Perch was forced to surface, and if Amatsukaze and Hatsukaze had mortally wounded her, Ushio and Sazanami had left her bordering on the line of sinking. Upon resurfacing, seawater flooded the pressure hull, leaked in heat and humidity made the ship's interior unbearable, and the ship was completely dead in the water. Damage control efforts eventually got just one of her four engines up and running, limiting Perch to just 5 knots. An attempt to dive was made, but it almost sank the ship then and there, and meaning the crew found out the hard way Perch was completely incapable of underwater travel and resurfaced for the last time.

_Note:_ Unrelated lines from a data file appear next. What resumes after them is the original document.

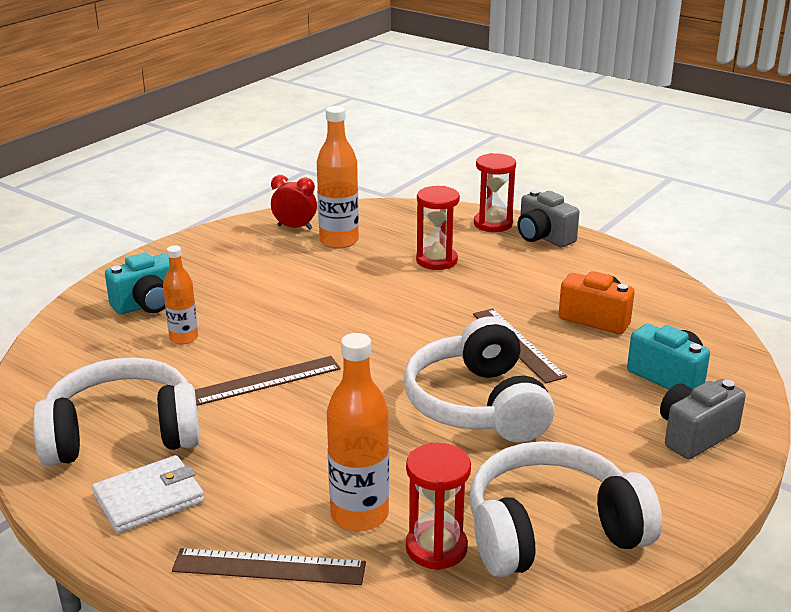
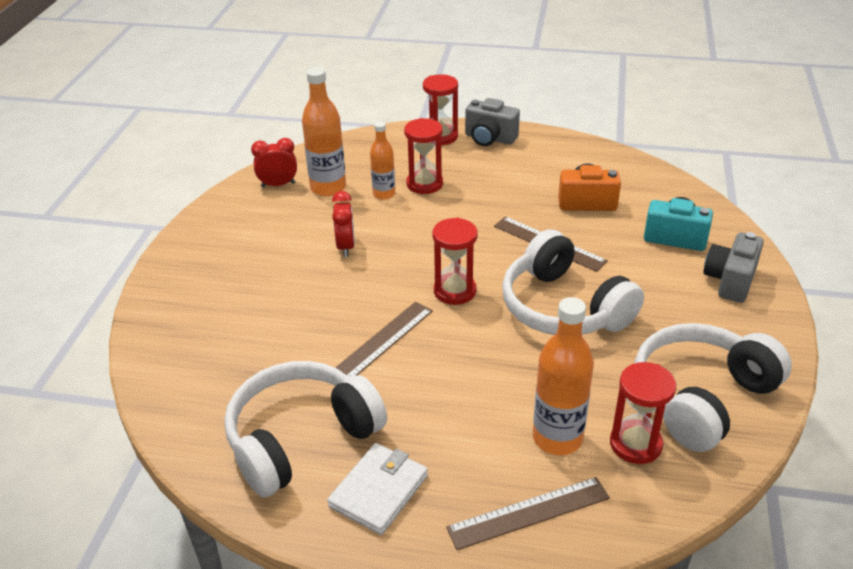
camera: 25 degrees left, 10 degrees up
turquoise camera [105,253,169,314] -> none
orange bottle [163,246,198,344] -> orange bottle moved to [370,121,395,200]
none -> red clock [332,191,355,257]
none -> red hourglass [433,218,478,305]

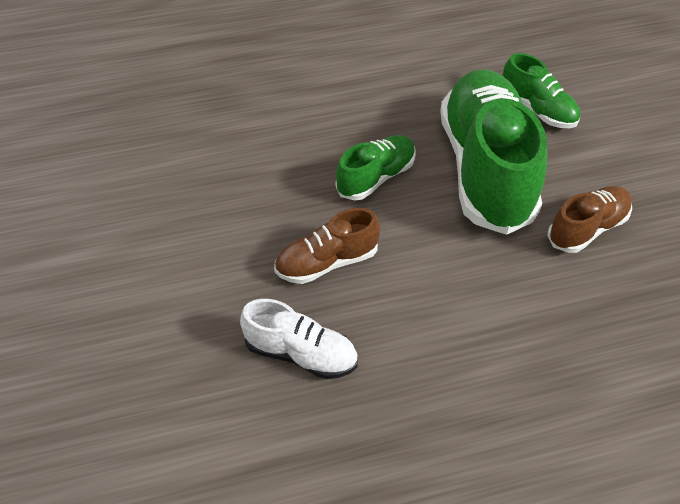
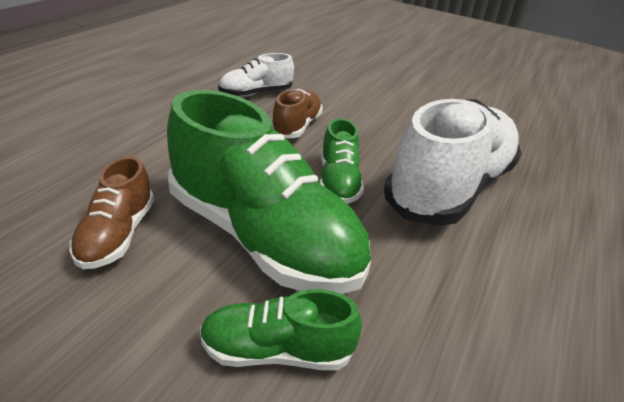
camera: 130 degrees right, 15 degrees down
none -> white shoe [384,99,522,226]

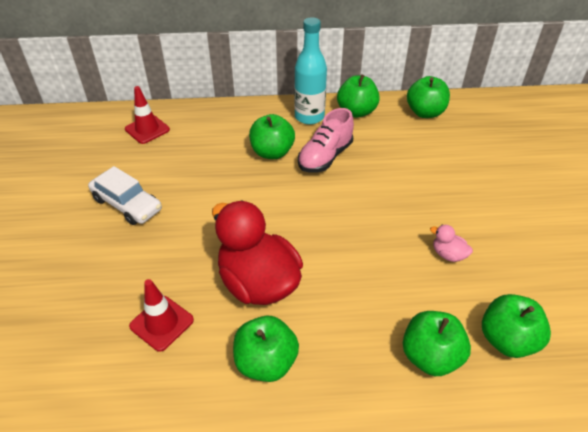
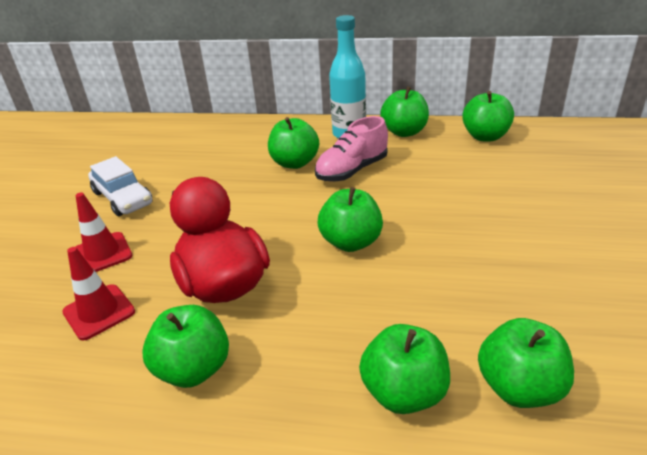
camera: 15 degrees right, 10 degrees down
red traffic cone [125,86,170,144] -> red traffic cone moved to [76,193,132,272]
pink duck [430,224,473,262] -> none
none -> green apple [317,187,383,252]

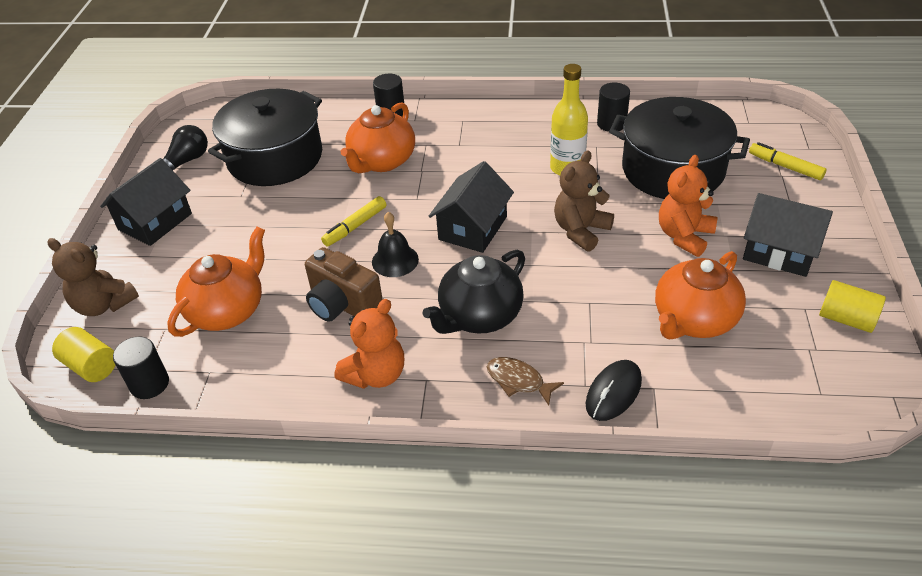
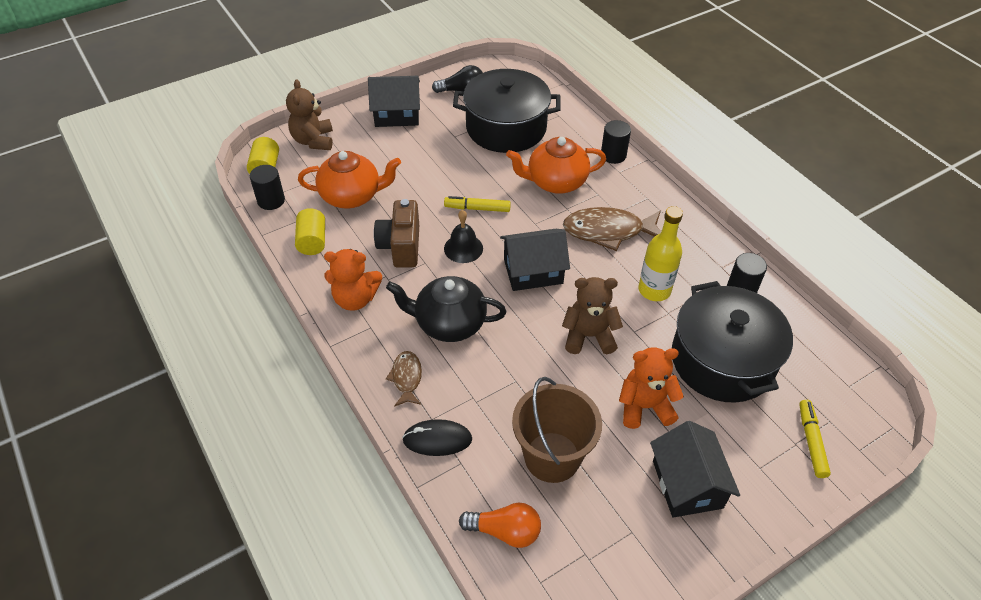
camera: 50 degrees right, 5 degrees up
orange teapot [655,251,746,339] -> brown bucket [512,377,602,483]
yellow cylinder [819,280,886,333] -> yellow cylinder moved to [295,208,325,255]
none -> orange light bulb [459,502,541,548]
none -> brown fish [563,207,661,251]

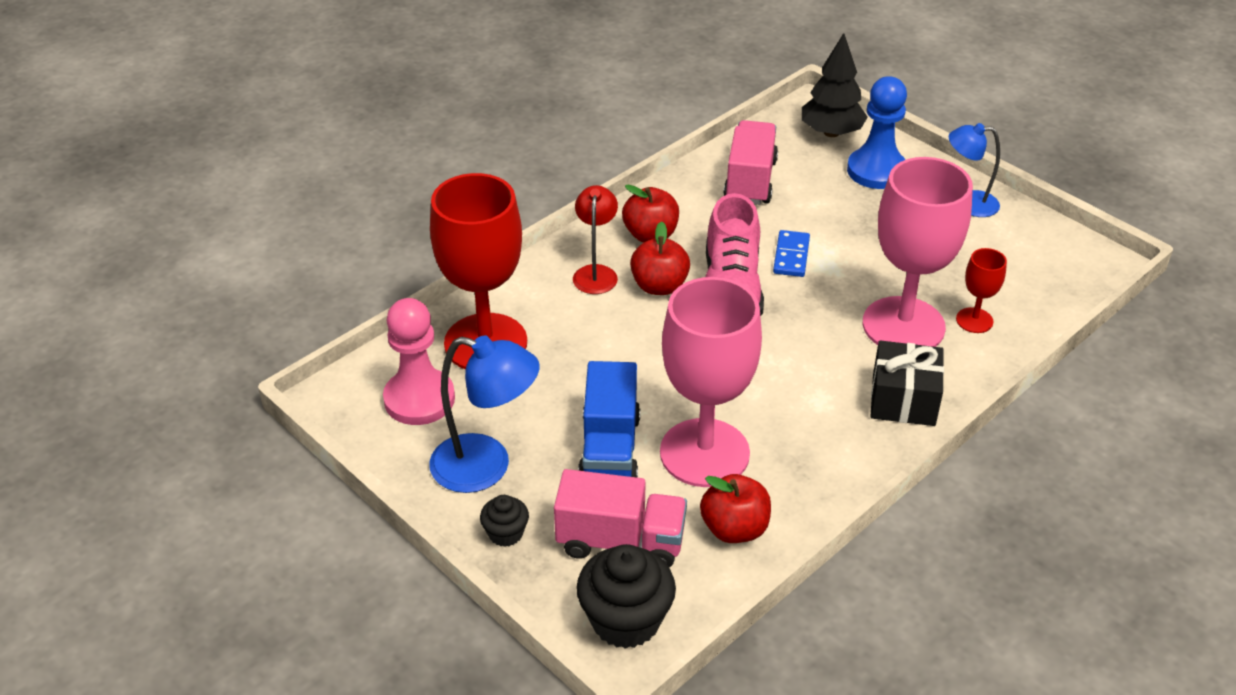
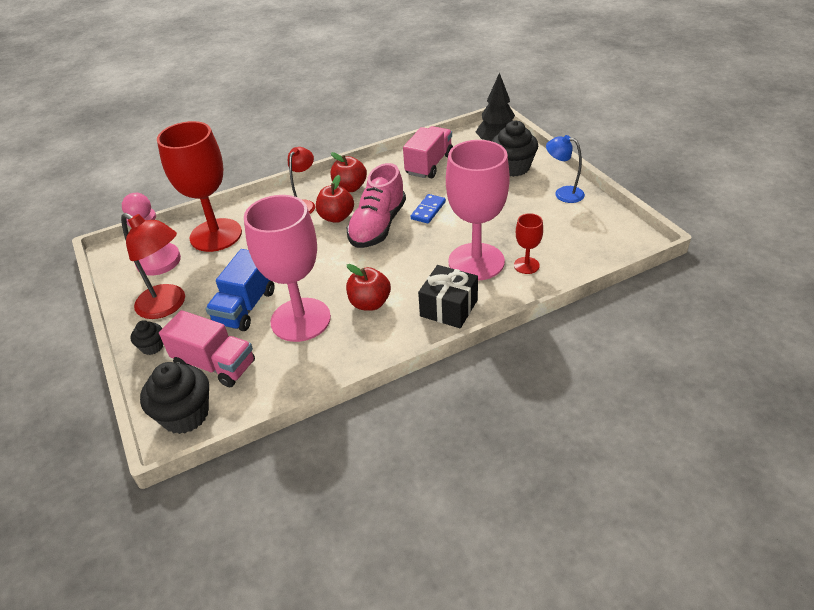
camera: 20 degrees right, 0 degrees up
blue lamp [429,336,540,493] -> red lamp [121,213,185,319]
red apple [700,474,771,543] -> red apple moved to [346,264,391,311]
blue pawn [847,76,907,189] -> black cupcake [492,120,538,177]

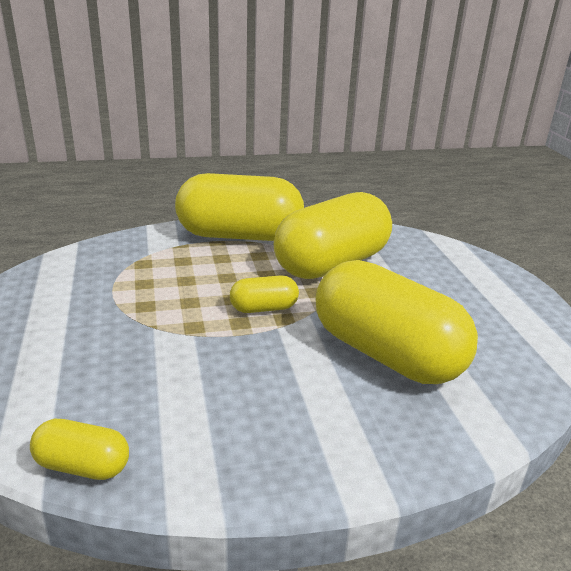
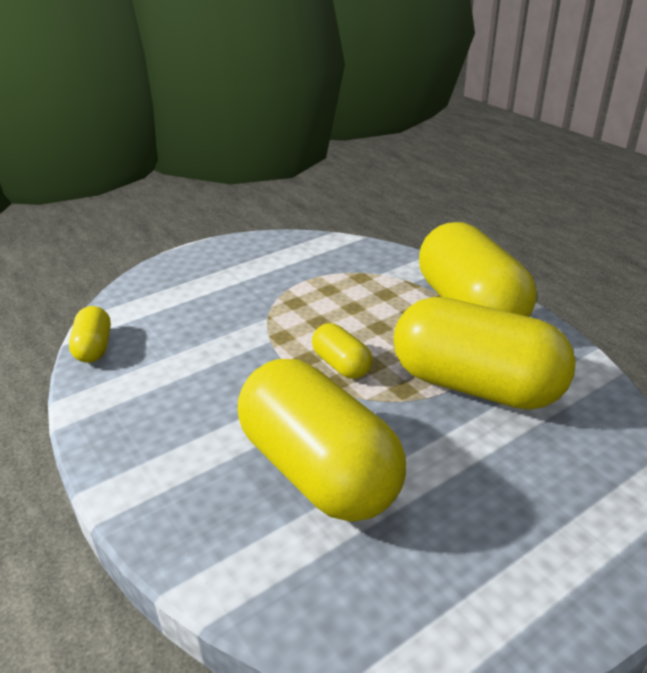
camera: 70 degrees right, 5 degrees up
yellow capsule [315,260,478,384] -> yellow capsule turned 60 degrees counterclockwise [238,359,406,522]

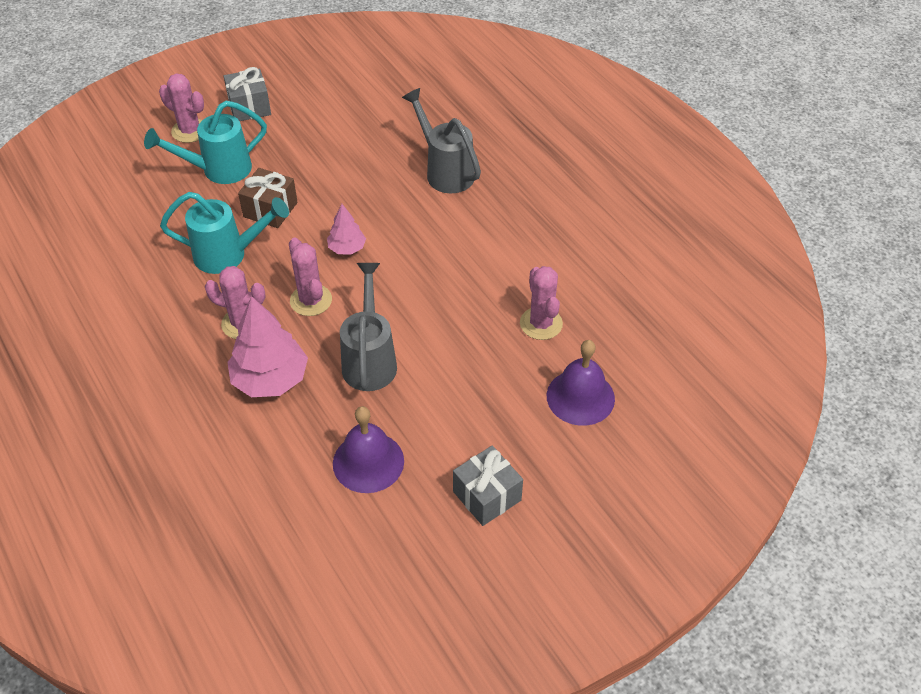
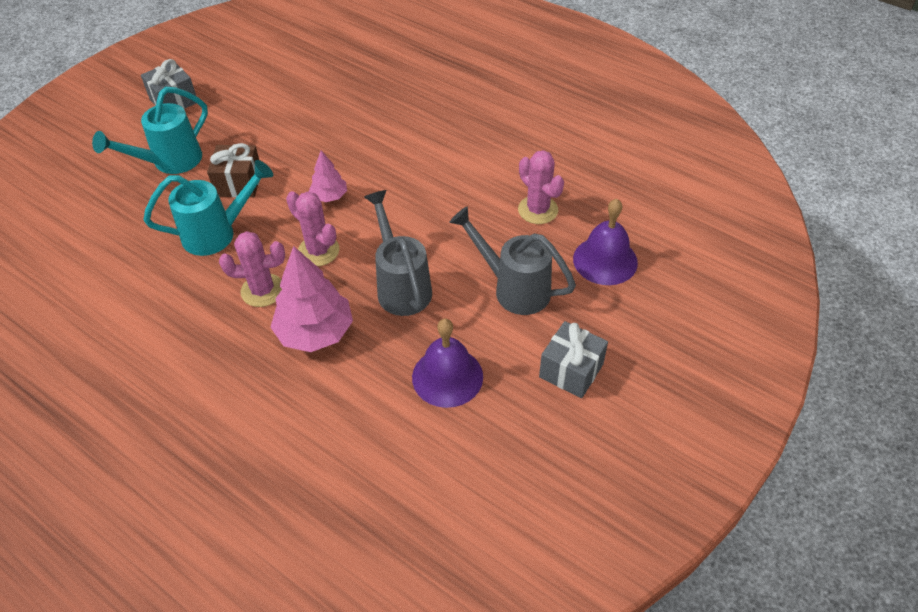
camera: 20 degrees left, 0 degrees up
pink cactus [159,73,204,143] -> none
grey watering can [402,88,481,193] -> grey watering can moved to [449,207,576,315]

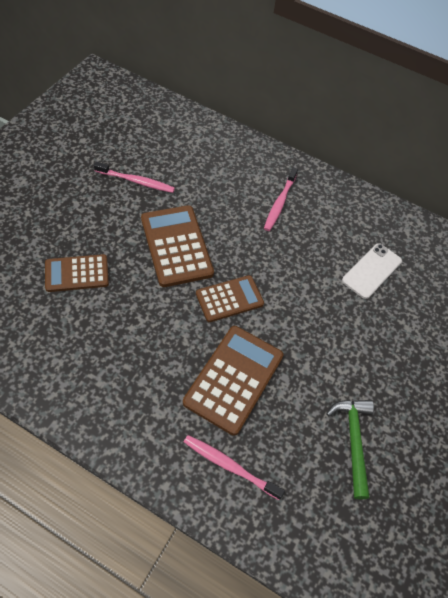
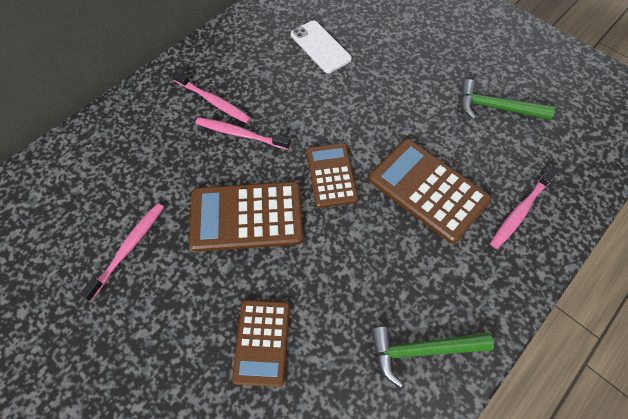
camera: 70 degrees left, 5 degrees up
none -> pink toothbrush [195,117,291,150]
none -> green hammer [371,327,494,388]

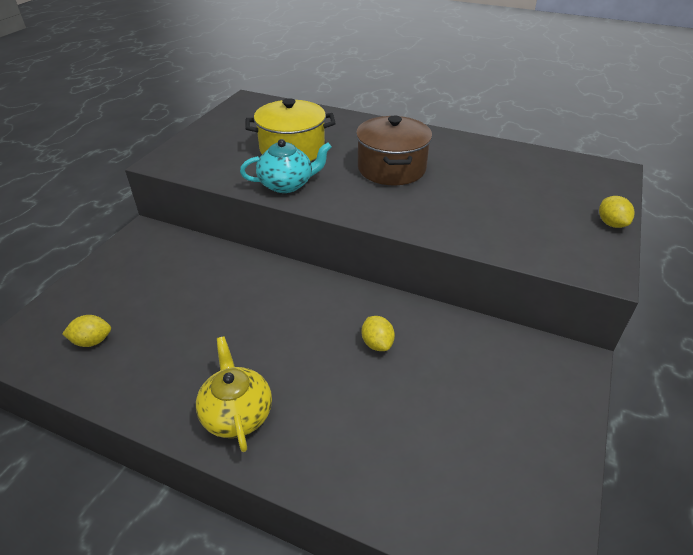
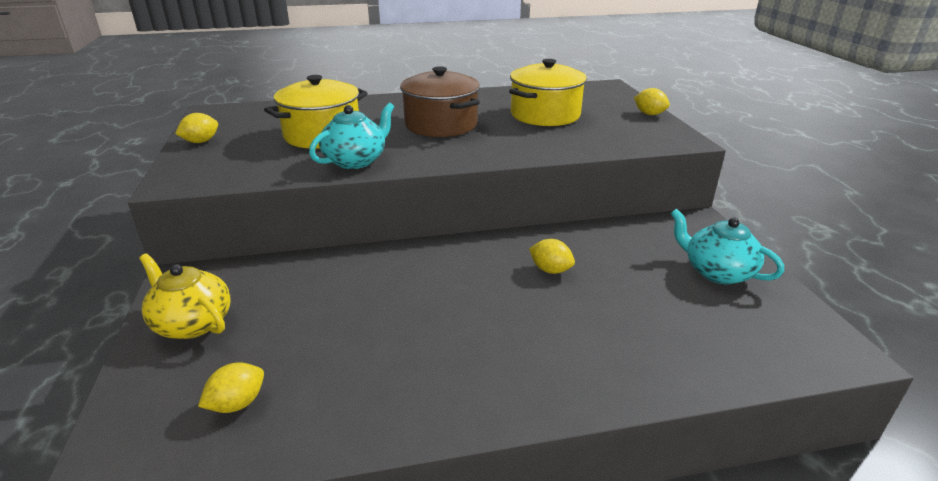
camera: 35 degrees left, 10 degrees down
yellow teapot [196,336,272,452] -> yellow teapot moved to [139,253,231,339]
none -> yellow lemon [175,113,218,143]
none -> yellow pot [509,59,587,126]
none -> turquoise teapot [671,209,784,284]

By the evening of the 3rd, the idea to simply scuttle Perch was brought up, but her crew held off the order as the crippled submarine desperately limped to repairs. While the crew was attempting to repair the watertight hatches on the deck, the Ushio and Sazanami, which were still on patrol duty, happened to run into the submarine yet again. Sazanami chose not to attack, but Ushio fired her main battery. As soon as the first shell hit the conning tower, several hull valves were opened in an attempt to scuttle the boat followed by her crew members jumping into the water one by one. Perch made her last dive as she slipped beneath the waves, followed by the destroyer ceasing fire. Perch's entire crew of 59 men escaped the ship and were struggling in the water when Ushio came to their rescue. All of the men were rescued by Ushio, which transported them to prison camps in the freshly captured Dutch East Indies. Besides 5 that died from malnutrition, all of them returned to their families on V-J Day.

===Wreck===
On 23 November 2006, Thanksgiving Day in the United States, the wreck of Perch was unexpectedly located by an international team of divers aboard MV Empress while searching for the wreck of the British heavy cruiser northwest of Bawean Island in the Java Sea. The expedition had hoped to locate and photograph the wreck of Exeter, sunk in the same area on 1 March 1942. The wreck of Perch was illegally salvaged sometime between 2012 and 2016 and no longer exists. Unlike the Dutch and British ships near her, which also were scavenged illegally, Perch was not a war grave, as she had been abandoned by her crew without fatalities.

==Awards==
- Asiatic-Pacific Campaign Medal with one battle star for World War II service

Lieutenant Kenneth G. Schacht was awarded a Navy Cross for assisting in the scuttling of Perch and therefore preventing the Japanese from capturing classified code books, materials, and equipment.

==In media==
Perch is the subject of an episode of the syndicated television anthology series The Silent Service, which aired in the United States during the 1957–1958 television season.